Photographed scenes with lens parameters

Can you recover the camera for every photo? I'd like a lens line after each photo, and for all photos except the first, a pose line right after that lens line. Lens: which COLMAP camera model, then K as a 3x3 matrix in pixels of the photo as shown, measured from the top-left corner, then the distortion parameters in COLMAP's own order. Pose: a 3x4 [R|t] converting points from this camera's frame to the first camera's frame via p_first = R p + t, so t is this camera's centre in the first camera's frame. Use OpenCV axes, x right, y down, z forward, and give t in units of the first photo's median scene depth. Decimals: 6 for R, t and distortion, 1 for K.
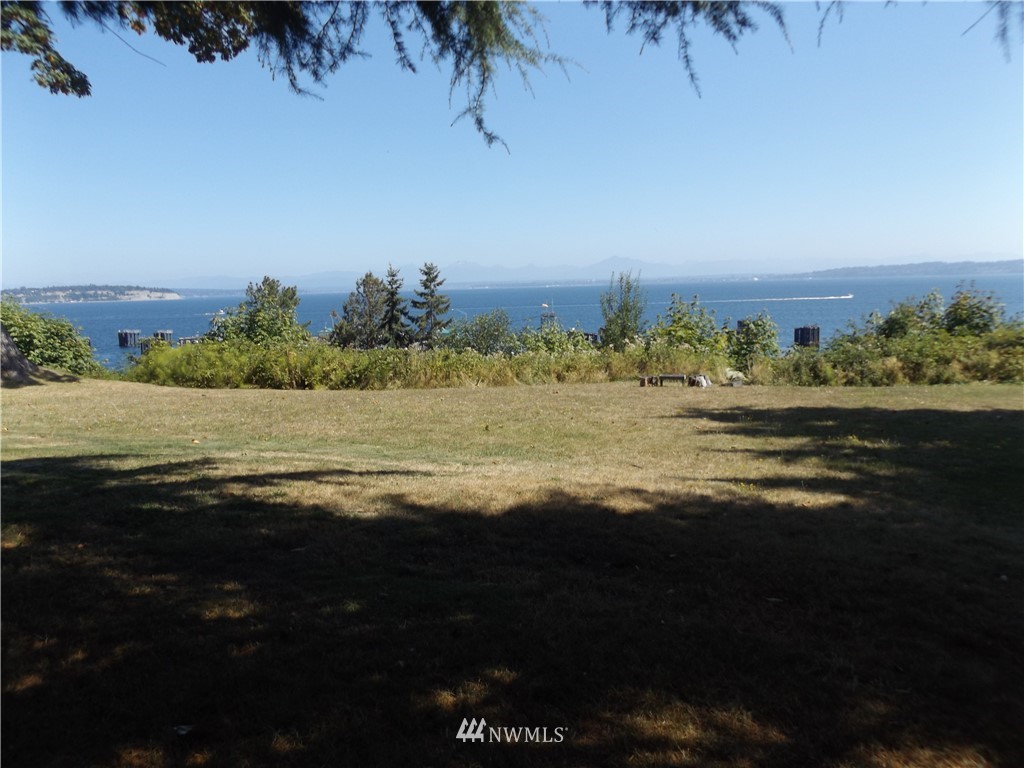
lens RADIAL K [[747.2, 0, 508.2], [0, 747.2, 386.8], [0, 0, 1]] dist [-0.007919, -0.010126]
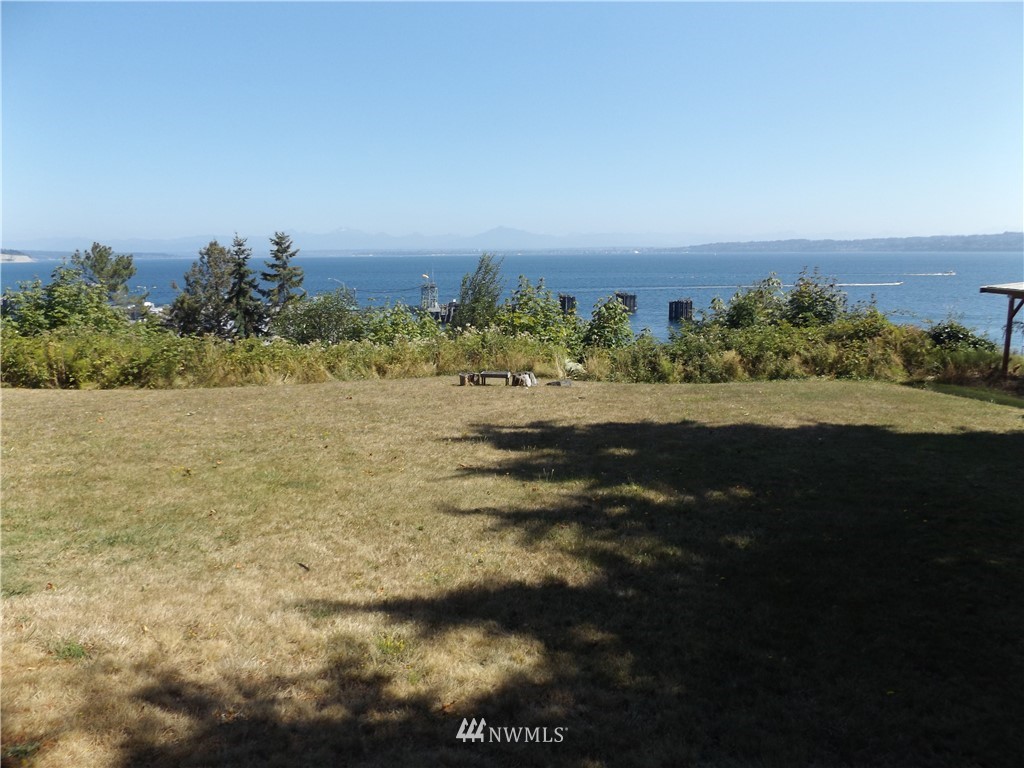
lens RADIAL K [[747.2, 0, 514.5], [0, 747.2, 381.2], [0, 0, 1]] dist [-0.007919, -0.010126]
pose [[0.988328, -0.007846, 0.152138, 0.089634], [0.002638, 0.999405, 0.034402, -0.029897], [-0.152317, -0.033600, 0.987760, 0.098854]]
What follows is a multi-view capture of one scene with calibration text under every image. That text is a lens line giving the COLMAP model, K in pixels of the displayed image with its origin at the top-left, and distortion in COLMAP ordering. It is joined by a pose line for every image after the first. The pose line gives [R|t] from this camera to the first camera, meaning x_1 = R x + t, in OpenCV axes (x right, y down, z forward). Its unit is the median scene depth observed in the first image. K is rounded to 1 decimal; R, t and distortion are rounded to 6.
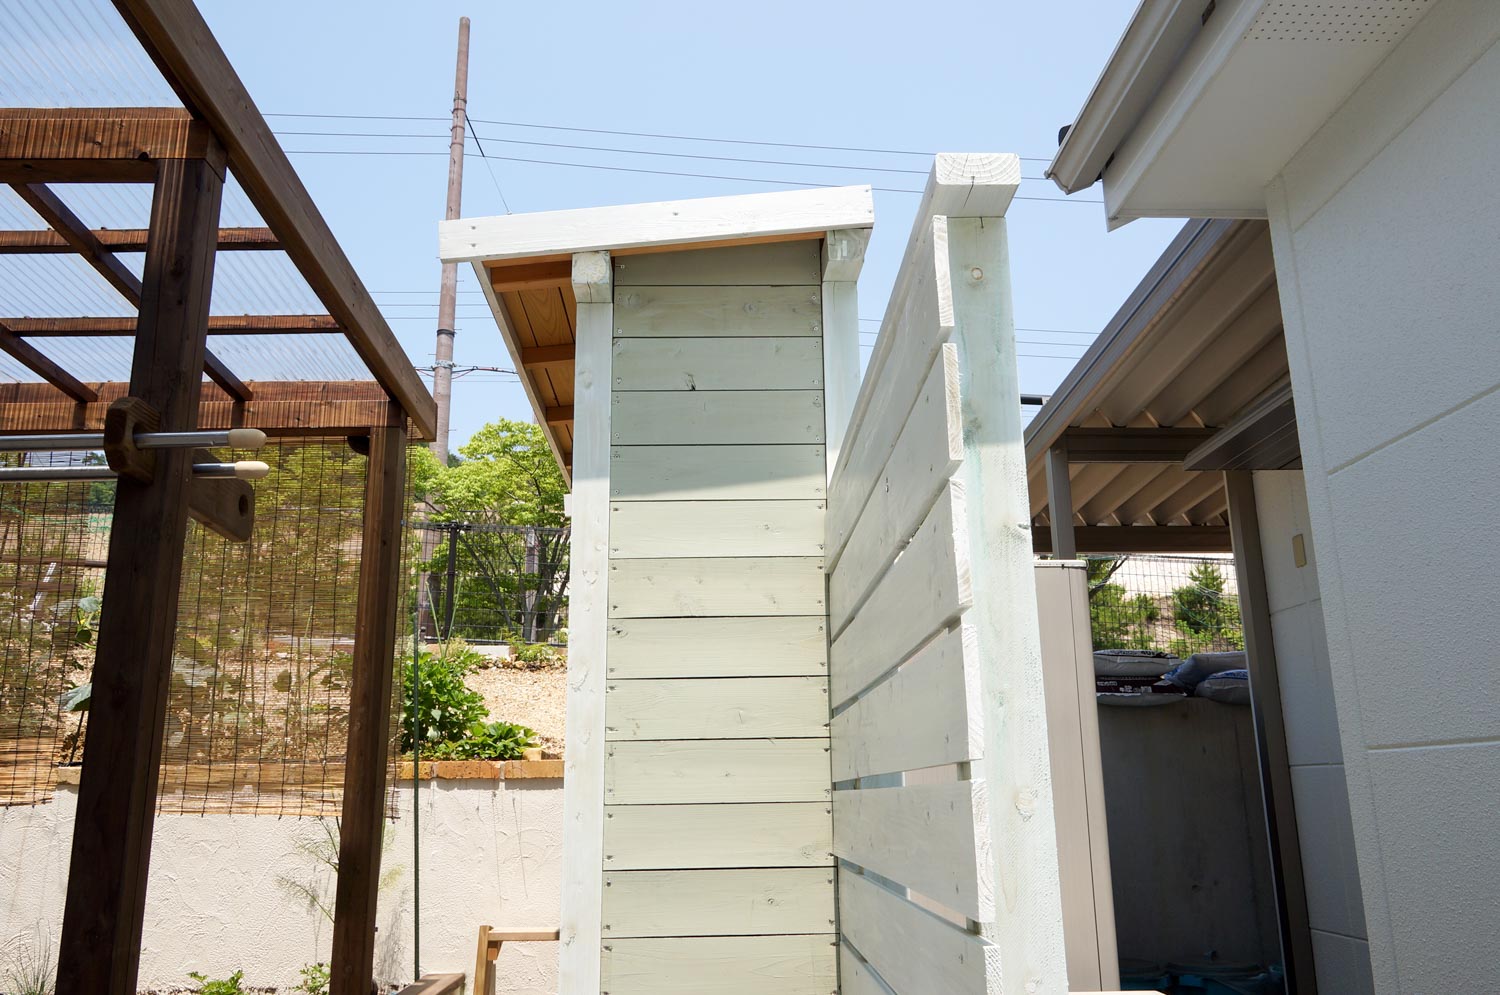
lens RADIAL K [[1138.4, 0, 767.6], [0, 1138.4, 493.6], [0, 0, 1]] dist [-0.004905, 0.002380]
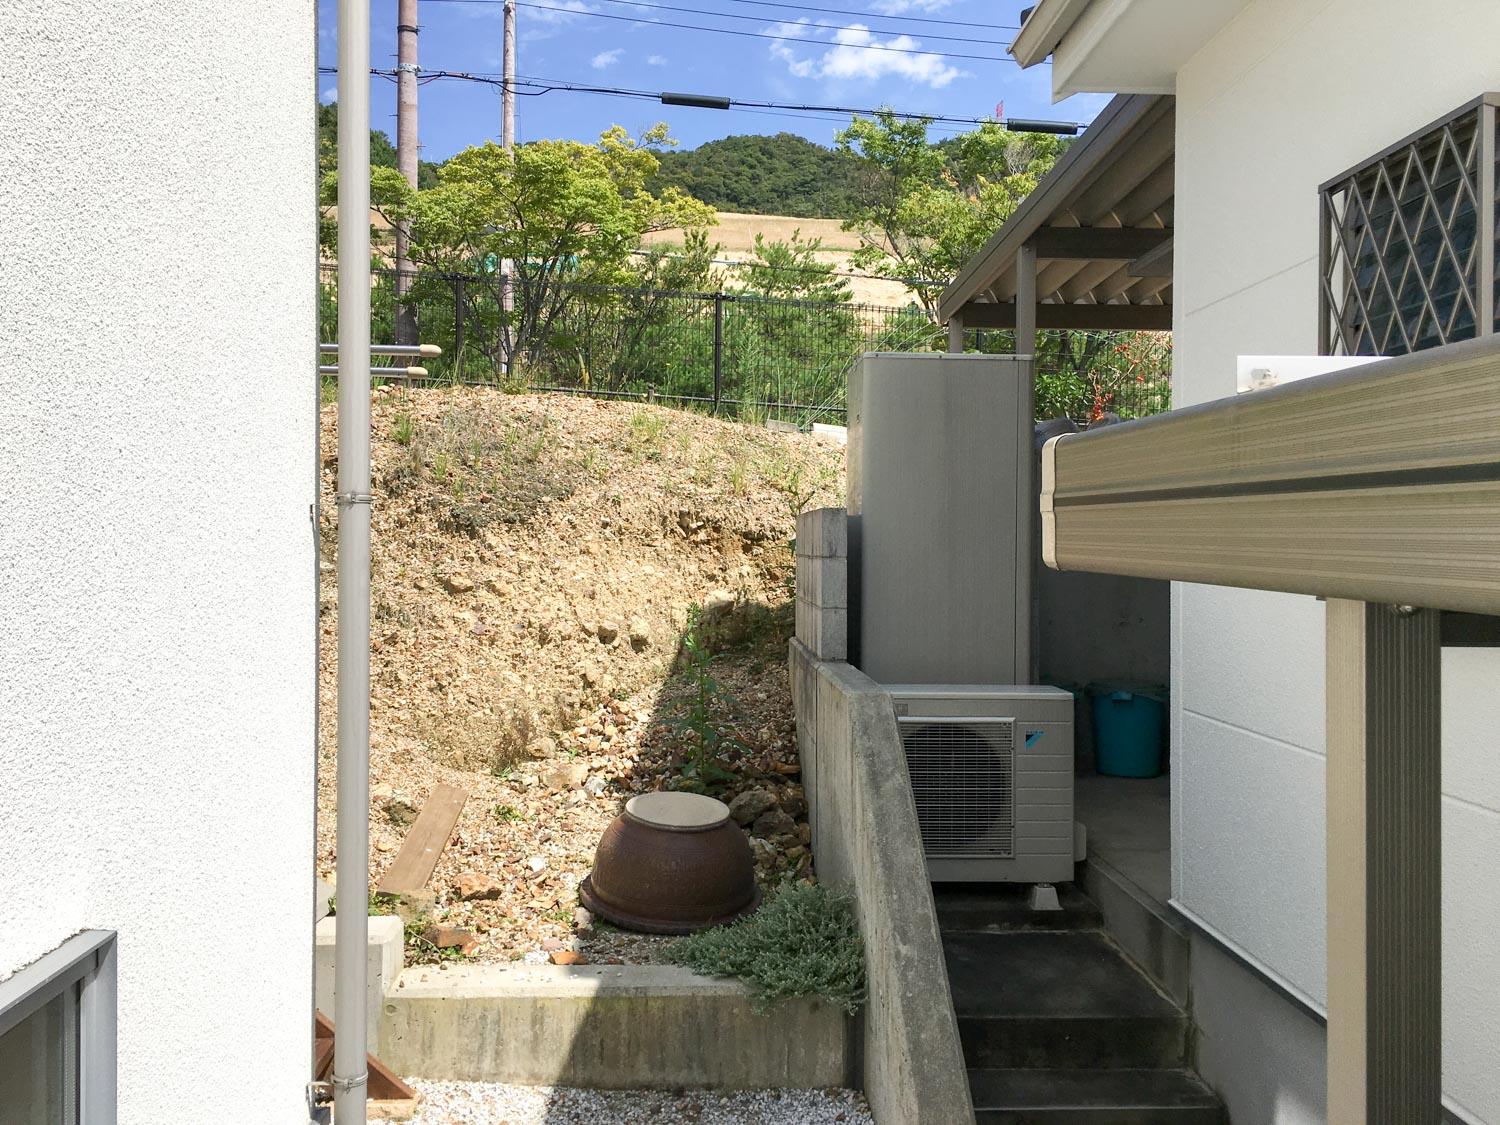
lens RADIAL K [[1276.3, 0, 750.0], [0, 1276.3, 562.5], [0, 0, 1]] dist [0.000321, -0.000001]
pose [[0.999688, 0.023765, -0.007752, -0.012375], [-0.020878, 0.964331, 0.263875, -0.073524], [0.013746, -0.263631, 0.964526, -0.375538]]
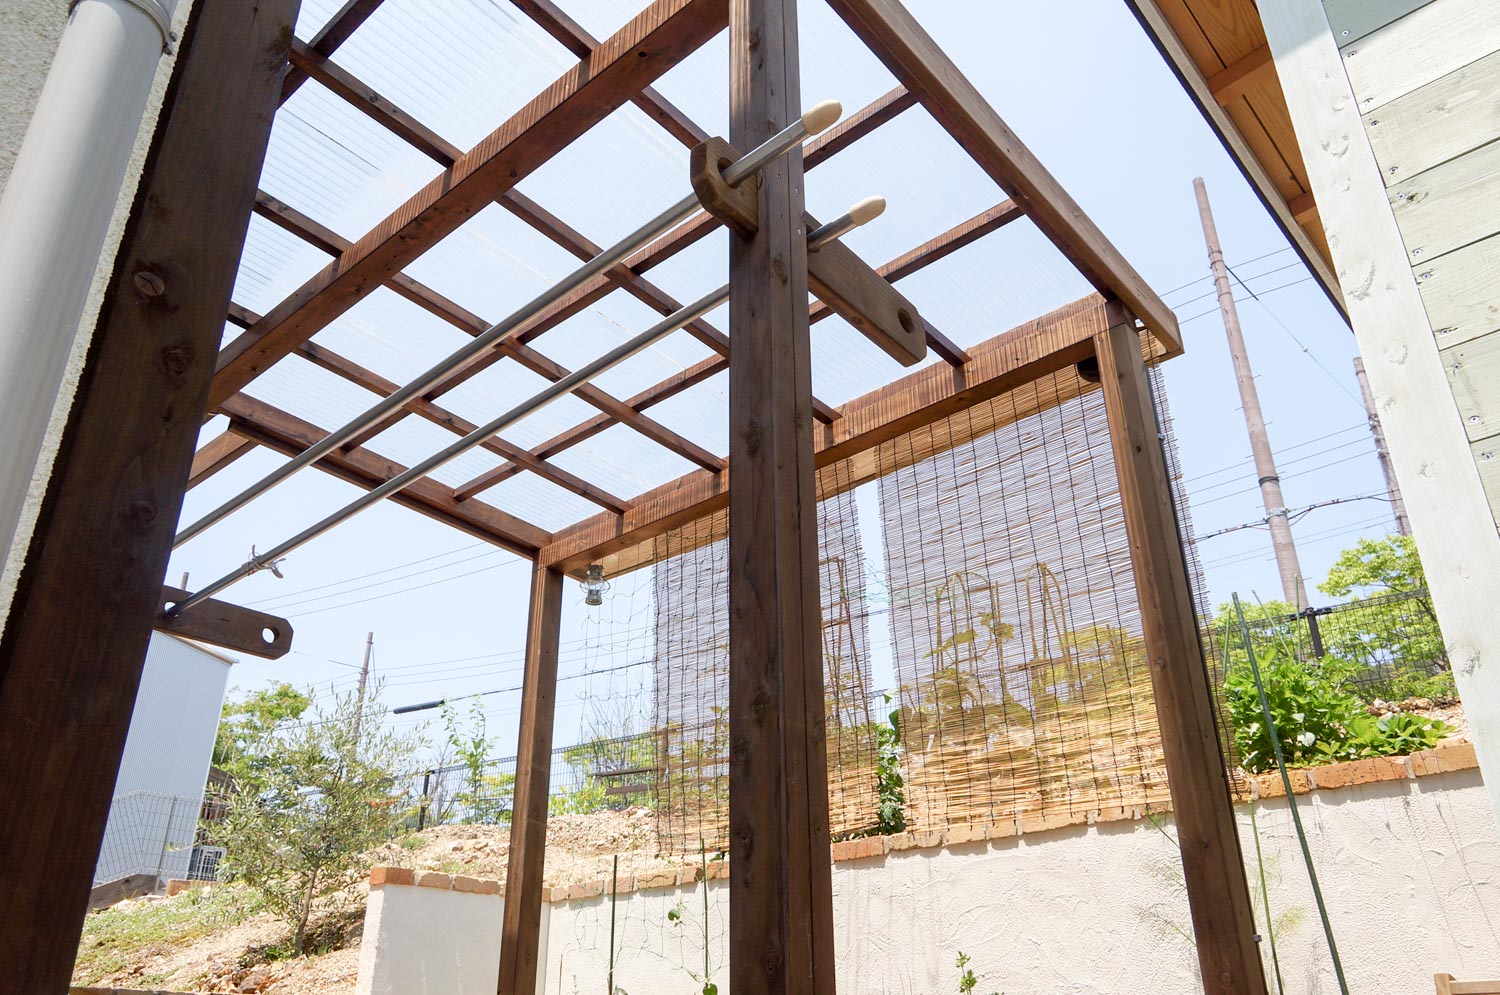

▶ **EXERCISE PROMPT**
Send back the data above verbatim, leaving out its pictures.

▶ **WRITTEN ANSWER**
Can you recover the camera for every photo? I'd like a lens line after each photo, and for all photos except the first, a pose line right after that lens line. Lens: which COLMAP camera model, then K as a 3x3 matrix in pixels of the photo as shown, measured from the top-left corner, then the distortion parameters in COLMAP's own order. Pose: a 3x4 [R|t] converting points from this camera's frame to the first camera's frame via p_first = R p + t, so t is this camera's centre in the first camera's frame. Use OpenCV axes, x right, y down, z forward, and give t in units of the first photo's median scene depth. Decimals: 6 for R, t and distortion, 1 for K.
lens RADIAL K [[747.2, 0, 508.2], [0, 747.2, 386.8], [0, 0, 1]] dist [-0.007919, -0.010126]
lens RADIAL K [[747.2, 0, 514.5], [0, 747.2, 381.2], [0, 0, 1]] dist [-0.007919, -0.010126]
pose [[0.988328, -0.007846, 0.152138, 0.089634], [0.002638, 0.999405, 0.034402, -0.029897], [-0.152317, -0.033600, 0.987760, 0.098854]]
What follows is a multi-view capture of one scene with calibration text under every image. That text is a lens line giving the COLMAP model, K in pixels of the displayed image with its origin at the top-left, and distortion in COLMAP ordering. It is joined by a pose line for every image after the first. The pose line gives [R|t] from this camera to the first camera, meaning x_1 = R x + t, in OpenCV axes (x right, y down, z forward). Its unit is the median scene depth observed in the first image. K is rounded to 1 decimal; R, t and distortion are rounded to 6.
lens RADIAL K [[1138.4, 0, 767.6], [0, 1138.4, 493.6], [0, 0, 1]] dist [-0.004905, 0.002380]
lens RADIAL K [[1276.3, 0, 750.0], [0, 1276.3, 562.5], [0, 0, 1]] dist [0.000321, -0.000001]
pose [[0.999688, 0.023765, -0.007752, -0.012375], [-0.020878, 0.964331, 0.263875, -0.073524], [0.013746, -0.263631, 0.964526, -0.375538]]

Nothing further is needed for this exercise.